Elmar Juan Passos Varjão Bomfim, ex-presidente da OAS, pontua que a sustentabilidade na construção civil deixou de ser um conceito abstrato para se tornar uma métrica de viabilidade econômica e responsabilidade social no mercado global. A adoção de práticas ecoeficientes é o que define a longevidade de uma trajetória profissional de sucesso no setor.
Este artigo analisa como o uso racional de recursos, a gestão de resíduos e a eficiência energética transformam obras em ativos de alto valor agregado. Continue a leitura para compreender como o equilíbrio entre engenharia e natureza dita as novas regras da infraestrutura de ponta.

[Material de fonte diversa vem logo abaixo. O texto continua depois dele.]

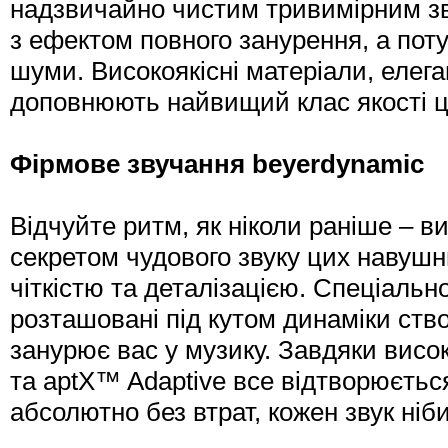
надзвичайно чистим тривимірним з
з ефектом повного занурення, а по
шуми. Високоякісні матеріали, елег
доповнюють найвищий клас якості ц
Фірмове звучання beyerdynamic
Відчуйте ритм, як ніколи раніше – 
секретом чудового звуку цих навуш
чіткістю та деталізацією. Спеціальн
розташовані під кутом динаміки ств
занурює вас у музику. Завдяки висо
та aptX™ Adaptive все відтворюєтьс
абсолютно без втрат, кожен звук ніб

A adoção de tecnologias limpas nos canteiros de obras reflete o profissionalismo exigido dos líderes do setor
A integração de tecnologias limpas nos canteiros de obras é um reflexo do profissionalismo que o setor exige atualmente de seus líderes. Como destaca Elmar Juan Passos Varjão Bomfim, a transição para uma economia de baixo carbono requer investimentos em inovação técnica e uma mudança profunda na cultura organizacional.

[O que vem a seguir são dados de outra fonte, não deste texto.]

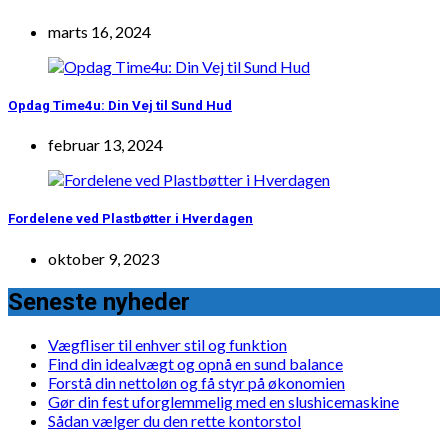
marts 16, 2024
Opdag Time4u: Din Vej til Sund Hud
februar 13, 2024
Fordelene ved Plastbøtter i Hverdagen
oktober 9, 2023
Seneste nyheder
Vægfliser til enhver stil og funktion
Find din idealvægt og opnå en sund balance
Forstå din nettoløn og få styr på økonomien
Gør din fest uforglemmelig med en slushicemaskine
Sådan vælger du den rette kontorstol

Ao priorizar materiais com menor pegada ecológica e sistemas avançados de reuso de água, as construtoras reduzem custos operacionais e atendem às exigências rigorosas de certificações internacionais. Essa visão estratégica permite que a engenharia brasileira se alinhe aos padrões mundiais do green building, elevando o patamar de qualidade das edificações nacionais.
Como implementar a sustentabilidade na construção civil de forma rentável?
Implementar a sustentabilidade na construção civil requer um planejamento integrado que começa na fase de concepção do projeto arquitetônico e estrutural. Segundo o ex-presidente da OAS, Elmar Juan Passos Varjão Bomfim, a escolha de orientações solares adequadas e o uso de ventilação natural diminuem drasticamente o consumo de energia futura da edificação.

O uso da AG Energy para a instalação de placas solares é um exemplo prático de como a tecnologia de energia renovável gera economia direta para o usuário final e para a operação da obra. Quando a sustentabilidade é tratada como um investimento estratégico, o retorno financeiro se manifesta na valorização imobiliária e na redução de despesas com manutenção a longo prazo.
Quais são as práticas que definem as obras verdes no Brasil?
As obras verdes no cenário brasileiro evoluíram para sistemas complexos que monitoram o desempenho ambiental em tempo real por meio de sensores inteligentes e softwares de gestão. Como sugere Elmar Juan Passos Varjão Bomfim, o uso de certificações reconhecidas mundialmente valida o esforço técnico de entregar ativos resilientes e saudáveis para a população.
A construção sustentável foca não apenas no impacto externo, mas na qualidade do ambiente interno para os usuários, promovendo bem-estar, saúde e maior produtividade. Essa abordagem multidisciplinar é o que permite que a engenharia nacional se destaque em entregas de construção civil em tempo recorde sem abrir mão da ética. Para garantir que os objetivos de preservação sejam atingidos com precisão, as empresas devem seguir protocolos rigorosos que abrangem desde a extração da matéria-prima até a operação final do prédio.
O impacto da sustentabilidade na engenharia moderna
Como conclui o ex-presidente da OAS Elmar Juan Passos Varjão Bomfim, a sustentabilidade na construção civil é o caminho definitivo para a consolidação de uma trajetória profissional pautada na ética, na eficiência e na inovação constante. Ao unirmos o profissionalismo das obras especiais com as diretrizes globais do green building, criamos um mercado mais resiliente e preparado para os desafios climáticos.
A engenharia e infraestrutura de excelência são aquelas que respeitam o meio ambiente enquanto impulsionam o progresso econômico e o desenvolvimento social do Brasil. O futuro da construção brasileira reside na capacidade de transformar recursos naturais em ativos inteligentes, seguros e duradouros para toda a sociedade civil.